(Document segment):
************

Synopsis: The extraordinary true story of eccentric British artist Louis Wain, whose playful, sometimes even psychedelic pictures helped to transform the public’s perception of cats forever.

Stars: Benedict Cumberbatch, Claire Foy, Andrea Riseborough, Toby Jones, Stacy Martin, Sharon Rooney, Hayley Squires, Aimee Lou Wood, Adeel Akhtar, Julian Barratt, Asim Chaudhry, Indica Watson, Sophia Di Martino, Taika Waititi, Olivia Colman

Director: Will Sharpe

Rated: PG-13

Running Length: 111 minutes

TMMM Score: (5.5/10)

Review: As has often been the cast for the past several years, actor Benedict Cumberbatch has two movies that are arriving near the end of 2021 that are playing at a number of film festivals.  One film is a bit elusive and hard to see unless you are attending one of the most prestigious events.  The other one is The Electrical Life of Louis Wain.  One film is getting the actor much acclaim and buzz about another Oscar nomination after his stoic turn in 2014’s The Imitation Game.  The other movie is The Electrical Life of Louis Wain.  Available at quite a number of film festivals over the past several months, you can see Amazon Studios and its other producers fighting a losing battle to get some traction on The Electrical Life of Louis Wain, the secondary Cumberbatch movie. However, with Jane Campion’s The Power of the Dog readying for release on Netflix, it’s lights out for this twee bit of falderal that sparks early only to be undone by it’s overreliance on puffy artistry on the back end.

************

(Using the information):
**1)** In the film review, who is listed as the director of The Electrical Life of Louis Wain?
**2)** Carry on the film review of The Electrical Life of Louis Wain, picking up right after its final sentence.

(Data for analysis):
************

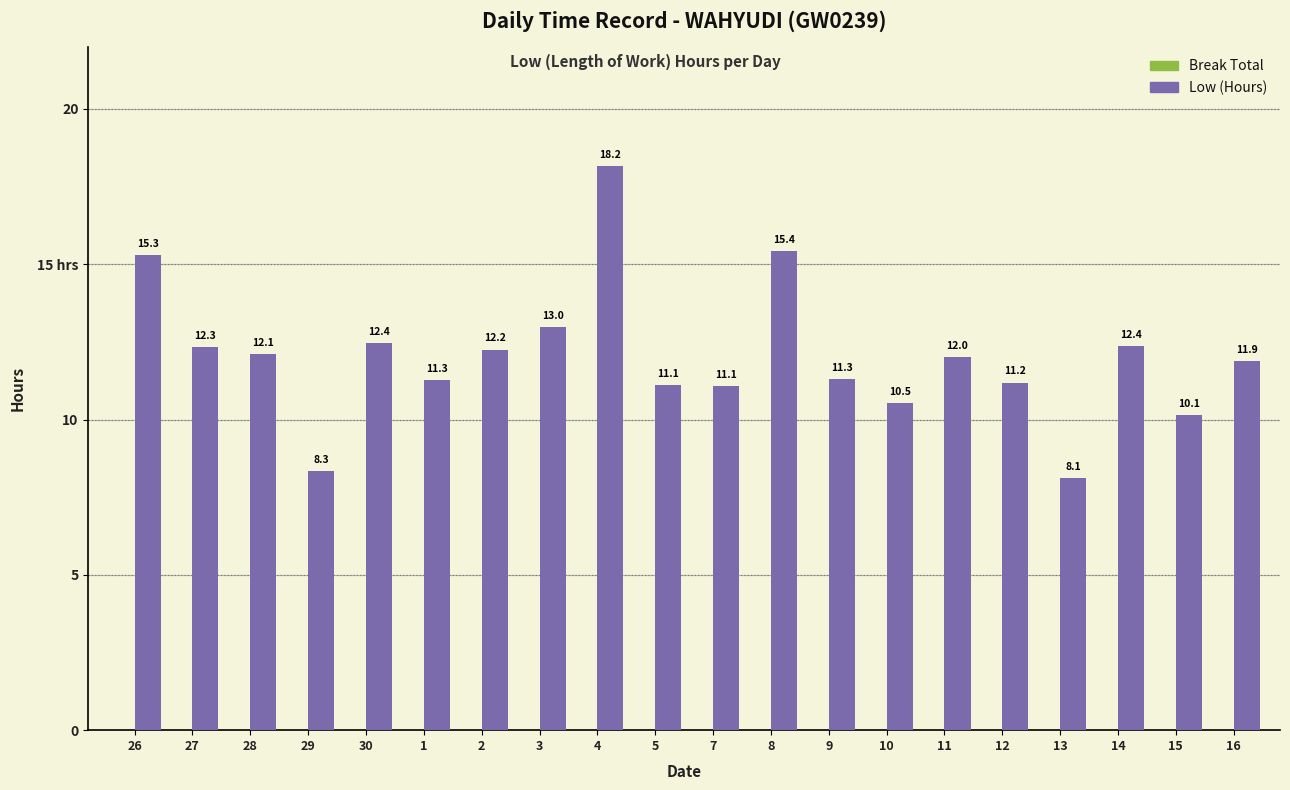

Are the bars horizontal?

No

************

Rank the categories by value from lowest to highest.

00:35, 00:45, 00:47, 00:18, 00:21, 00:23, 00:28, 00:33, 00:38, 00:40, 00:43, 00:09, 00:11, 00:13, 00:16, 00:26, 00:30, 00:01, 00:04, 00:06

************

(Answer section):
**1)** Will Sharpe

**2)**
Look, before I saw this biographical drama, I had no clue the English artist Louis Wain played such an integral role in helping the domestic cat gain such popularity in Europe through his artwork.  As a dedicated cat lover (an animal that has a box for its own litter which it also covers for you, keeps it distance when it’s not in the mood to be bothered, and can tell when bad weather is approaching is A-OK in my book!) I am ever in his debt for normalizing the attitude toward cats in his country because many of those feelings became popularized the world over.  I was unfamiliar with his art before a viewing of director Will Sharpe’s film and the recreation of his style and technique through the screenplay Sharpe co-wrote with Simon Stephenson (Paddington 2) were fascinating bits of mechanics to watch – it’s everything else that surrounded it that became so befuddling.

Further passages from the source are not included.